Multinacionais devem financiar desenvolvimento da região

por Lusa

O Centro para a Democracia e Desenvolvimento (CDD)de Moçambique defendeu hoje que o financiamento da Agência de Desenvolvimento Integrado do Norte (ADIN), instituição estatal que vai implementar projetos no norte de Moçambique, deve ser feito pelas petrolíferas multinacionais.

"É em sede dos contratos com as multinacionais que deve ser garantido o financiamento para o desenvolvimento local", disse o diretor do CDD, Adriano Nuvunga.

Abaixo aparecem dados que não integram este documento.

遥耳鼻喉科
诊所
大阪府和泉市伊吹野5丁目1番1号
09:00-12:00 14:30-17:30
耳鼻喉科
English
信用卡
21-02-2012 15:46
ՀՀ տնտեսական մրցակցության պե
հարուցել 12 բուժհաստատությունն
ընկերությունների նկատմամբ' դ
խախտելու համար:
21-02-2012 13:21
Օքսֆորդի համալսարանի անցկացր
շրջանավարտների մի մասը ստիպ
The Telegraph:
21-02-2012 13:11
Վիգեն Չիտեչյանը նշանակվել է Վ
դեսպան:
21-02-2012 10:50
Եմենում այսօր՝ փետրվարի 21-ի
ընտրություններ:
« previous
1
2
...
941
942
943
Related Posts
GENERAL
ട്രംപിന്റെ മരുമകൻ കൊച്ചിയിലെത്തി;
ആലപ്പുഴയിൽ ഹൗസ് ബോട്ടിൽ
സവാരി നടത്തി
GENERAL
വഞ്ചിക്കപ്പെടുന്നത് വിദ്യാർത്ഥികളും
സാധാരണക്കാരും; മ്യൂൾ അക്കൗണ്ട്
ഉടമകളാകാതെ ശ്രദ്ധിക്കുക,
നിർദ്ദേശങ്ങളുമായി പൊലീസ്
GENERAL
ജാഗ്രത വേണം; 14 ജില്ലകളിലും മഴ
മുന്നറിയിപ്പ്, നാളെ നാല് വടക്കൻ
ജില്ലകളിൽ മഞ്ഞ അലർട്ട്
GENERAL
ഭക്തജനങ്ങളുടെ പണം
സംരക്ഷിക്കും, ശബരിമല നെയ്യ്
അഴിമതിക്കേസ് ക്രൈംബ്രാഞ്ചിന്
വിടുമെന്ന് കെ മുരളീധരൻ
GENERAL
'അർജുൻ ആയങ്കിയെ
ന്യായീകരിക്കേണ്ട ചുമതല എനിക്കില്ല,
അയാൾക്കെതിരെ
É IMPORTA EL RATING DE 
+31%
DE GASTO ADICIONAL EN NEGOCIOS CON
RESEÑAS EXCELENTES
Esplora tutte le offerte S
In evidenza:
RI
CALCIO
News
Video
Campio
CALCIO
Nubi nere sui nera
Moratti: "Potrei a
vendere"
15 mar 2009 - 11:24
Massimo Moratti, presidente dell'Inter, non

O CDD é uma das mais destacadas organizações da sociedade civil moçambicanas e expõe a sua tese sobre o financiamento da ADIN numa análise intitulada "1 bilião de dólares [mil milhões de dólares] para ADIN: Nova dívida não declarada ao Parlamento?".

Na análise, o CDD critica um recente anúncio do ministro da Agricultura e Desenvolvimento Rural de Moçambique, Celso Correia, de que o Governo está a mobilizar mil milhões de dólares (841 mil milhões de euros) para o financiamento das atividades da ADIN.

"A forma como o financiamento está a ser mobilizado pode comprometer os resultados esperados: recorrer ao endividamento público para mobilizar um bilião de dólares vai agravar a já insustentável dívida pública", lê-se no texto.

O desenvolvimento do norte de Moçambique visa, em última instância, criar um ambiente de aceitação dos projetos de exploração de gás natural, observa o CDD, citando o diretor da organização.

"É possível encontrar formas de as multinacionais adiantarem o dinheiro para o Estado moçambicano para garantir o desenvolvimento local. Quando a produção [de gás natural] começar, lá mais para frente, as empresas podem fazer esse desconto sem onerar o Estado com dívidas", afirmou Adriano Nuvunga.

O CDD critica o facto de a mobilização do financiamento ser feita "antes mesmo" da aprovação do plano estratégico da ADIN, "denominado" Estratégia Resiliente do Desenvolvimento Integrado do Norte.

"O documento ainda está em consulta pública nas três províncias onde serão implementados os projetos da agência", assinala aquela organização da sociedade civil.

O ministro da Economia e Finanças, Adriano Maleiane, devia apresentar a proposta de financiamento da ADIN à apreciação da Assembleia da República (AR) para que seja aprovada dentro do sistema nacional de governação e de gestão das finanças públicas, defende o CDD.

"Permitir que se mobilize um bilião de dólares fora do sistema nacional das contas públicas, estamos a voltar a fazer novas dívidas ocultas", comentou Adriano Nuvunga.

As "dívidas ocultas" são empréstimos que o anterior executivo moçambicano avalizou a favor de empresas públicas ligadas à segurança marítima e pescas, no valor de cerca de dois mil milhões de euros, à revelia da Assembleia da República (AR) e do Tribunal Administrativo (TA) e que acabaram dando origem a processos judiciais em Moçambique e no estrangeiro.

A ADIN foi criada em março de 2020 pelo Conselho de Ministros moçambicano, para a promoção de ações de caráter multiforme visando o desenvolvimento socioeconómico das províncias de Cabo Delgado, Niassa e Nampula e criação de emprego para os jovens do norte de Moçambique.

O Governo moçambicano defende que a promoção de emprego tem o objetivo de desencorajar os jovens de se juntarem-se aos "grupos terroristas" que têm protagonizado ataques nos distritos do centro e norte de Cabo Delgado desde outubro de 2017.

O CDD sustenta que "através de projetos de desenvolvimento socioeconómico e de criação de emprego para jovens, a agência pode desempenhar um papel estratégico na eliminação das causas internas do conflito ou dos problemas locais que tornam a juventude vulnerável a recrutamento pelos grupos terroristas".

A violência armada em Cabo Delgado começou há mais de três anos, mas ganhou uma nova escalada há mais de duas semanas, quando grupos armados atacaram pela primeira vez a vila de Palma, que está a cerca de seis quilómetros dos multimilionários projetos de gás natural.

Os ataques provocaram dezenas de mortos e obrigaram à fuga de milhares de residentes de Palma, agravando uma crise humanitária que atinge cerca de 700 mil pessoas na província, desde o início do conflito, de acordo com dados das Nações Unidas, e com cerca de 2.500 óbitos desde o início do conflito, segundo contas feitas pela Lusa.